▶ _EXERCISE AIM_
Restate the records in full and exactly, with no images included.

▶ _DATASET CONTENT_
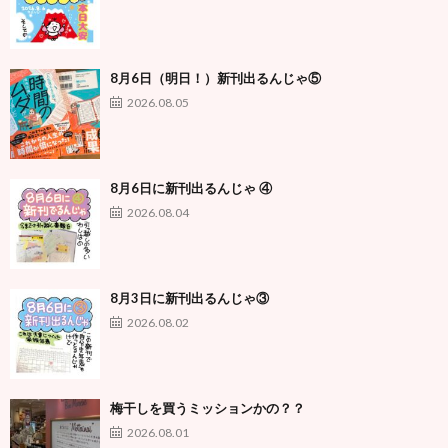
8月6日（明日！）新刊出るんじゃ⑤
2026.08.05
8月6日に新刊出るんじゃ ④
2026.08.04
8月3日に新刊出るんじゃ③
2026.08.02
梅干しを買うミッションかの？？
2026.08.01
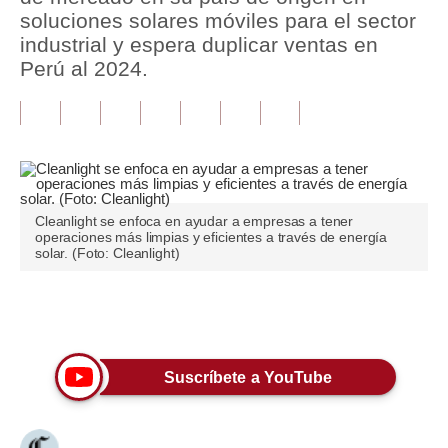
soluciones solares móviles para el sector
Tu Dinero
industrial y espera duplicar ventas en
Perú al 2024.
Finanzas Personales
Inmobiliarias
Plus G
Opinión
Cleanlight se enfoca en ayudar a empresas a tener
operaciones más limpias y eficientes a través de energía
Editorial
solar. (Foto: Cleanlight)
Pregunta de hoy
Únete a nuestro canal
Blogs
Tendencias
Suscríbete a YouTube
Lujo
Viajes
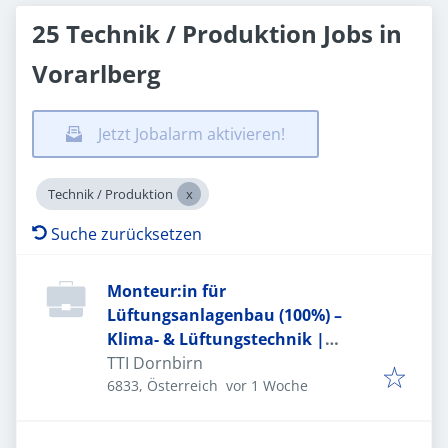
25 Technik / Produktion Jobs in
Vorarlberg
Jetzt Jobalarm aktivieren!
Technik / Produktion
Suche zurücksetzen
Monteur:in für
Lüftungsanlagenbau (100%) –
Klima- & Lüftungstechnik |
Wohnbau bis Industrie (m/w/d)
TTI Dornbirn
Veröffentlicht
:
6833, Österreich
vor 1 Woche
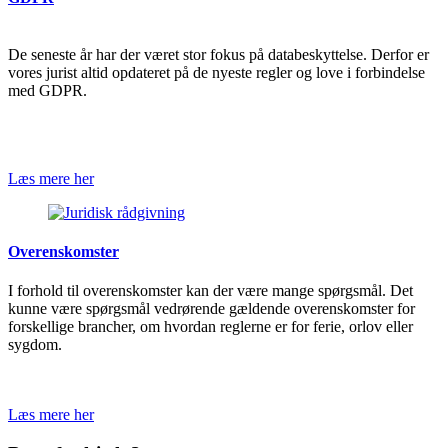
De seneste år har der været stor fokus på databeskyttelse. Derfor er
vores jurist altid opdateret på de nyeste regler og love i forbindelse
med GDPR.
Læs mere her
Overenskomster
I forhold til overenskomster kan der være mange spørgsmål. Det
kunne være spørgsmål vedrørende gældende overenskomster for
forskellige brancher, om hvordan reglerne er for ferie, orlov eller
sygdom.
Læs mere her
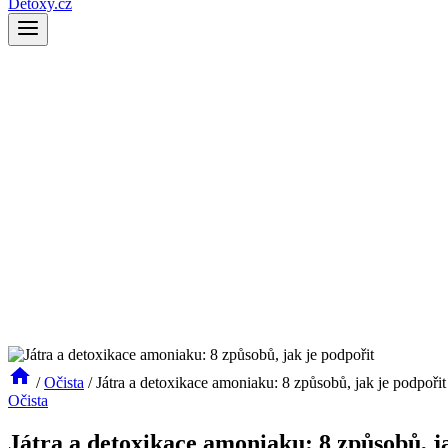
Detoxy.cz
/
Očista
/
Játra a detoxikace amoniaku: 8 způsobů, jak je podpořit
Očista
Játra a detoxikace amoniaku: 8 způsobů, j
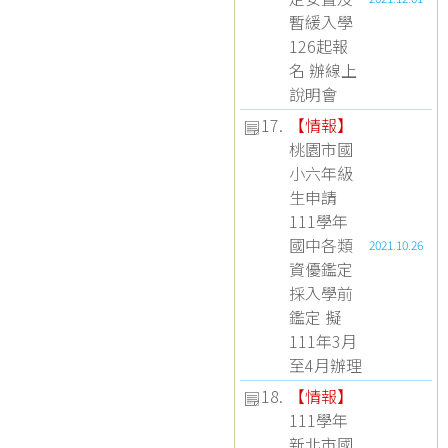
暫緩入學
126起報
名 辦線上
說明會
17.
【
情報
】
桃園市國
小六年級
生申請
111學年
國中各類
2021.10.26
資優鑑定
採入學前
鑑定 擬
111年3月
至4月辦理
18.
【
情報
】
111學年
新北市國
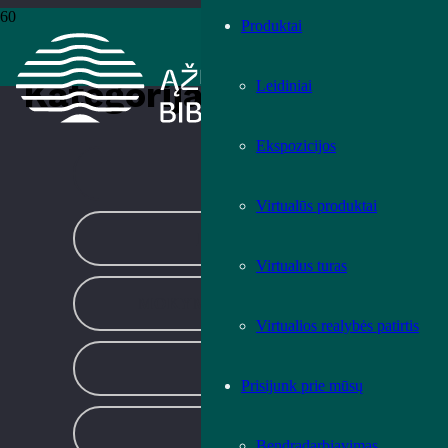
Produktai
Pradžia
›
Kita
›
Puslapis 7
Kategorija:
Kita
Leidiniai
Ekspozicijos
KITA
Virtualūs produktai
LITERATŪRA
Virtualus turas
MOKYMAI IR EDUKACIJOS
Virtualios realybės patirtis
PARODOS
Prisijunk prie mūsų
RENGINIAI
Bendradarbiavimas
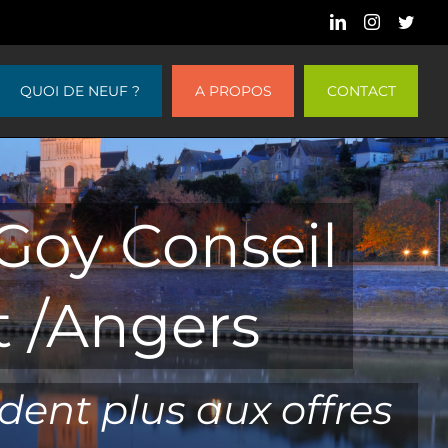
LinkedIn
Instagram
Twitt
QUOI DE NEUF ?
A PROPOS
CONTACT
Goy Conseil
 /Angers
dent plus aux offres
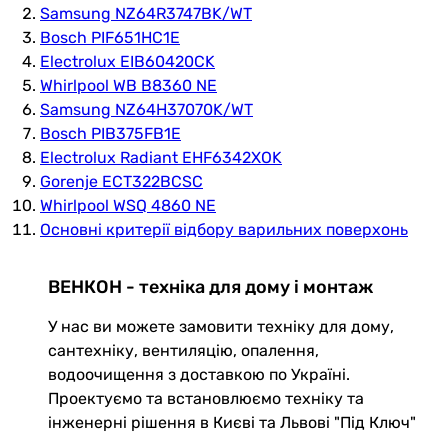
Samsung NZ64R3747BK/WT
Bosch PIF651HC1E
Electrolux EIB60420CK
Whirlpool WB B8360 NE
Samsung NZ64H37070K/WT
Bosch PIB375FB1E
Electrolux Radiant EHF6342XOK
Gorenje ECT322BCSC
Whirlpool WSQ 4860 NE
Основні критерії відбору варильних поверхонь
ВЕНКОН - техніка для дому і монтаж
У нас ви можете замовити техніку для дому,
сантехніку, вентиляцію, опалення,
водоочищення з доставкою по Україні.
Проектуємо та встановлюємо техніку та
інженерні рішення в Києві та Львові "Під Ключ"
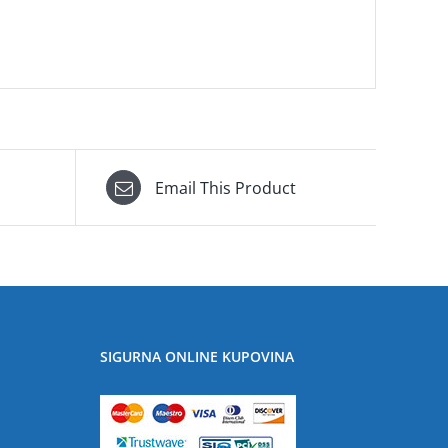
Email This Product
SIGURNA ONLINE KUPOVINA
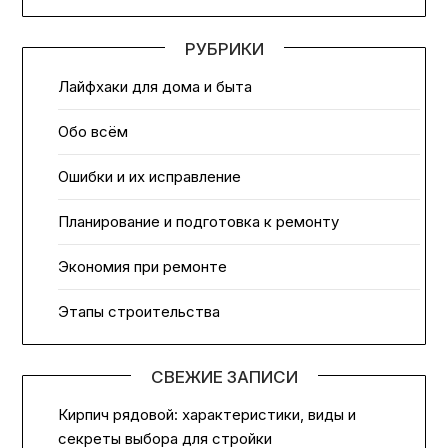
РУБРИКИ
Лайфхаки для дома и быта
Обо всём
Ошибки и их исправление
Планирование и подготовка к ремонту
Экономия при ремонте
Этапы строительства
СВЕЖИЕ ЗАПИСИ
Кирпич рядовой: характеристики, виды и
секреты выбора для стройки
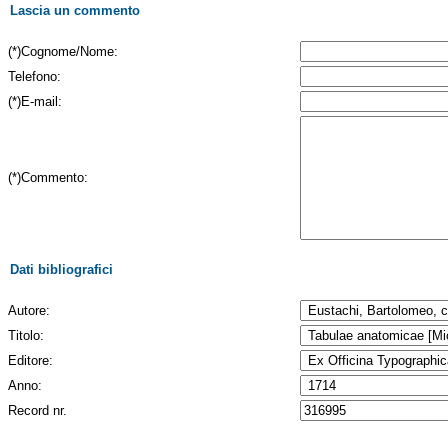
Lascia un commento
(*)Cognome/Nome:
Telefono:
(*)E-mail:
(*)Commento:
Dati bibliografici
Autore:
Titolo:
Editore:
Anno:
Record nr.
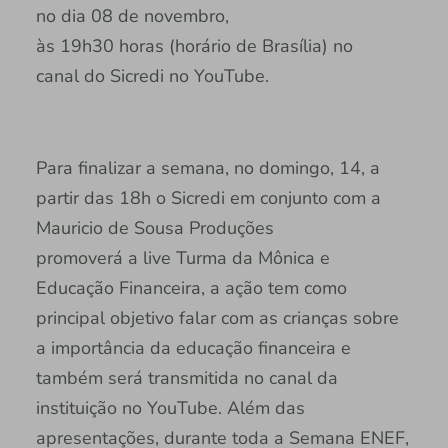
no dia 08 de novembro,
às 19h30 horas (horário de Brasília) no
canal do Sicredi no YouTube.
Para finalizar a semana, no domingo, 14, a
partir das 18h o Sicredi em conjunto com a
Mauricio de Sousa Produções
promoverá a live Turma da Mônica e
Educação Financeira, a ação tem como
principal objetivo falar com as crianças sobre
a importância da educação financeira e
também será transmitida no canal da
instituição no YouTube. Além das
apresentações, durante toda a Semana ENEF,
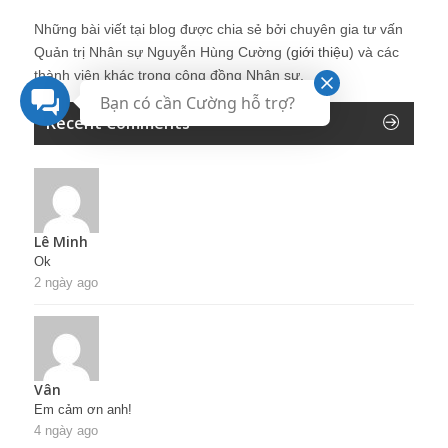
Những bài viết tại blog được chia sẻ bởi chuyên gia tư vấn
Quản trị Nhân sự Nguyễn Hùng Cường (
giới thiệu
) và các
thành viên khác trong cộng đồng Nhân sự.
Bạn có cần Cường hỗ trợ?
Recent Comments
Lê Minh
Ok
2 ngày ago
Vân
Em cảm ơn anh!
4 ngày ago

▶ _RESULT_
8月6日（明日！）新刊出るんじゃ⑤
2026.08.05
8月6日に新刊出るんじゃ ④
2026.08.04
8月3日に新刊出るんじゃ③
2026.08.02
梅干しを買うミッションかの？？
2026.08.01
soluciones solares móviles para el sector
Tu Dinero
industrial y espera duplicar ventas en
Perú al 2024.
Finanzas Personales
Inmobiliarias
Plus G
Opinión
Cleanlight se enfoca en ayudar a empresas a tener
operaciones más limpias y eficientes a través de energía
Editorial
solar. (Foto: Cleanlight)
Pregunta de hoy
Únete a nuestro canal
Blogs
Tendencias
Suscríbete a YouTube
Lujo
Viajes
25 Technik / Produktion Jobs in
Vorarlberg
Jetzt Jobalarm aktivieren!
Technik / Produktion
Suche zurücksetzen
Monteur:in für
Lüftungsanlagenbau (100%) –
Klima- & Lüftungstechnik |
Wohnbau bis Industrie (m/w/d)
TTI Dornbirn
Veröffentlicht
:
6833, Österreich
vor 1 Woche
De seneste år har der været stor fokus på databeskyttelse. Derfor er
vores jurist altid opdateret på de nyeste regler og love i forbindelse
med GDPR.
Læs mere her
Overenskomster
I forhold til overenskomster kan der være mange spørgsmål. Det
kunne være spørgsmål vedrørende gældende overenskomster for
forskellige brancher, om hvordan reglerne er for ferie, orlov eller
sygdom.
Læs mere her
Detoxy.cz
/
Očista
/
Játra a detoxikace amoniaku: 8 způsobů, jak je podpořit
Očista
Játra a detoxikace amoniaku: 8 způsobů, j
暫緩入學
126起報
名 辦線上
說明會
17.
【
情報
】
桃園市國
小六年級
生申請
111學年
國中各類
2021.10.26
資優鑑定
採入學前
鑑定 擬
111年3月
至4月辦理
18.
【
情報
】
111學年
新北市國
Produktai
Pradžia
›
Kita
›
Puslapis 7
Kategorija:
Kita
Leidiniai
Ekspozicijos
KITA
Virtualūs produktai
LITERATŪRA
Virtualus turas
MOKYMAI IR EDUKACIJOS
Virtualios realybės patirtis
PARODOS
Prisijunk prie mūsų
RENGINIAI
Bendradarbiavimas
LinkedIn
Instagram
Twitt
QUOI DE NEUF ?
A PROPOS
CONTACT
Goy Conseil
 /Angers
dent plus aux offres
Samsung NZ64R3747BK/WT
Bosch PIF651HC1E
Electrolux EIB60420CK
Whirlpool WB B8360 NE
Samsung NZ64H37070K/WT
Bosch PIB375FB1E
Electrolux Radiant EHF6342XOK
Gorenje ECT322BCSC
Whirlpool WSQ 4860 NE
Основні критерії відбору варильних поверхонь
ВЕНКОН - техніка для дому і монтаж
У нас ви можете замовити техніку для дому,
сантехніку, вентиляцію, опалення,
водоочищення з доставкою по Україні.
Проектуємо та встановлюємо техніку та
інженерні рішення в Києві та Львові "Під Ключ"
Email This Product
SIGURNA ONLINE KUPOVINA
РУБРИКИ
Лайфхаки для дома и быта
Обо всём
Ошибки и их исправление
Планирование и подготовка к ремонту
Экономия при ремонте
Этапы строительства
СВЕЖИЕ ЗАПИСИ
Кирпич рядовой: характеристики, виды и
секреты выбора для стройки
Lascia un commento
(*)Cognome/Nome:
Telefono:
(*)E-mail:
(*)Commento:
Dati bibliografici
Autore:
Titolo:
Editore:
Anno:
Record nr.
no dia 08 de novembro,
às 19h30 horas (horário de Brasília) no
canal do Sicredi no YouTube.
Para finalizar a semana, no domingo, 14, a
partir das 18h o Sicredi em conjunto com a
Mauricio de Sousa Produções
promoverá a live Turma da Mônica e
Educação Financeira, a ação tem como
principal objetivo falar com as crianças sobre
a importância da educação financeira e
também será transmitida no canal da
instituição no YouTube. Além das
apresentações, durante toda a Semana ENEF,
Những bài viết tại blog được chia sẻ bởi chuyên gia tư vấn
Quản trị Nhân sự Nguyễn Hùng Cường (
giới thiệu
) và các
thành viên khác trong cộng đồng Nhân sự.
Bạn có cần Cường hỗ trợ?
Recent Comments
Lê Minh
Ok
2 ngày ago
Vân
Em cảm ơn anh!
4 ngày ago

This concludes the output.